__Exercise passage__
    (The lineup caption represents poor editorial research picked up from an unverified source so it’s good to have your clarification Mike. Thanks for that … Ed.)

  5. Frederick Harrison
    Dec 24, 2019

    Superwombling is the album Mike was given an expanded budget to make and so he brought the players to recreate the sound of the swing era/musicals on Wombling White Tie & Tails. Plus the LPO and choir on The Myths of King Merton Womble and His Journey to the Centre of the Earth. The problem was that it followed Keep On Wombling – sort of like the way Magical Mystery Tour (US album – not the UK EP) followed Sgt. Pepper. Plus he was working with Steeleye Span around the same time – even recruited them as Wombles to promote the Superwomble single. Moreover, after Wombles Ltd. mounted the poorly received pantomime shows which many people assumed were live Wombles performances, the result being that Wombling Merry Christmas stalled at #2, Mike wanted to move on and cut back on the number of Womble releases. A fifth Wombles album – with more of a classical music feel – was sketched out, but then abandoned. Wellington’s solo single Rainmaker was announced by Caroline Coon as a Wombles split with Wellington leaving the band, citing the usual creative differences. That same week the seminal 100 Club concert with the Sex Pistols, Siouxsie & the Banshees, and Chris Spedding with the Vibrators took place.

Stored data entries
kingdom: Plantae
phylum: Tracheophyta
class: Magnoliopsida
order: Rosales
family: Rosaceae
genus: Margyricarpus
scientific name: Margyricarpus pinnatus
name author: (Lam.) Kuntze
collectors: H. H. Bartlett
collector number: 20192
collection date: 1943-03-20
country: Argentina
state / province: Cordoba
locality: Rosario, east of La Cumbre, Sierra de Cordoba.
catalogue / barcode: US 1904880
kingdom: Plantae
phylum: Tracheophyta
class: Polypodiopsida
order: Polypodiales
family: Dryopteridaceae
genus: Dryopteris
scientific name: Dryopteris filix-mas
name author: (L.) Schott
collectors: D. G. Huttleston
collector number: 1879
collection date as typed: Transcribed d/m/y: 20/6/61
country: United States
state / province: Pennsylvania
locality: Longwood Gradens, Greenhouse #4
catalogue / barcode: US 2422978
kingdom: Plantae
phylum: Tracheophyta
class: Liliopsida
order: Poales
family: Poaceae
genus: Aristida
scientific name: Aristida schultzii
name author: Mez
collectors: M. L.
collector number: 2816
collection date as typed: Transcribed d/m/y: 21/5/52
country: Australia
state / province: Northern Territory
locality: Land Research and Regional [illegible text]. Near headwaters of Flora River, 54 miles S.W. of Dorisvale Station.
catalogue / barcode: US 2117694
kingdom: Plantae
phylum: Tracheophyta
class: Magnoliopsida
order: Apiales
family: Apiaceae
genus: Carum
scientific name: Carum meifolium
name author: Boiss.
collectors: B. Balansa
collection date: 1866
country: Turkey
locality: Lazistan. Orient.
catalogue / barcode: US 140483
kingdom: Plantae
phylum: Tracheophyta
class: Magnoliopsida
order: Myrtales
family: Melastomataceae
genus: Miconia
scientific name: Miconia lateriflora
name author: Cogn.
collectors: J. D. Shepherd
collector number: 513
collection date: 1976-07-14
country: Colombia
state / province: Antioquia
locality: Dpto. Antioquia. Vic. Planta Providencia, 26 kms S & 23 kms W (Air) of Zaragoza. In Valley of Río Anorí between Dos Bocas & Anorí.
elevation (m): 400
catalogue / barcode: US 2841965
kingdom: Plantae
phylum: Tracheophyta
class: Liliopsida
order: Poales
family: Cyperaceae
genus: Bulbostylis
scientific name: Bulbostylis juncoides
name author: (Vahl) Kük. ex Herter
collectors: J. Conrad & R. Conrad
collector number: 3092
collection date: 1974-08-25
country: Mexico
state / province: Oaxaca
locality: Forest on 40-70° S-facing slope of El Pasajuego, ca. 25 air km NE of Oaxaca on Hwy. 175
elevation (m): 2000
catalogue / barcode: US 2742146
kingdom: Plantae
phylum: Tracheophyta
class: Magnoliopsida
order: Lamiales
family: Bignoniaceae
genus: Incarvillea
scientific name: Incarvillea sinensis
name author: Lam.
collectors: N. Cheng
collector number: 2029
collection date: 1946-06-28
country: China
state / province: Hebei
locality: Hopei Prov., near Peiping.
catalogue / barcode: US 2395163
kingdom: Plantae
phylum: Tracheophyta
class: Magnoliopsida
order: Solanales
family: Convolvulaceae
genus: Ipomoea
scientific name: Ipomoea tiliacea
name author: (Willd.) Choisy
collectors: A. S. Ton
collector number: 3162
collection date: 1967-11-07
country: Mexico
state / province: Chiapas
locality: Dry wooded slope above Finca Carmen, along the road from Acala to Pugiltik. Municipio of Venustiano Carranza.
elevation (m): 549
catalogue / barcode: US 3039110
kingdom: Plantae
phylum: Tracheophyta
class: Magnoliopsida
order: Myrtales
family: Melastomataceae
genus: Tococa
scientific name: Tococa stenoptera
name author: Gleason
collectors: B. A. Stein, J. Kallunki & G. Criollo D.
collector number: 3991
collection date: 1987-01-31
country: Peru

__Parts of the exercise__
a - Rewrite the part of the Wombles text that opens with the words containing "(The lineup caption" and closes with "that … Ed.)", putting "unconfirmed source" in place of "unverified source".
b - Answer these questions from the Wombles text:
(i) What was added on The Myths of King Merton Womble and His Journey to the Centre of the Earth?
(ii) At what position did Wombling Merry Christmas stall?
(iii) Who announced Wellington's solo single Rainmaker as a Wombles split?
c - Which acts does the Wombles text name for the 100 Club concert?
Answer using only the Wombles text, not the rows.

__Task answers__
a -
(The lineup caption represents poor editorial research picked up from an unconfirmed source so it’s good to have your clarification Mike. Thanks for that … Ed.)

b -
(i) The LPO and a choir.
(ii) #2.
(iii) Caroline Coon.

c -
- The Sex Pistols
- Siouxsie & the Banshees
- Chris Spedding with the Vibrators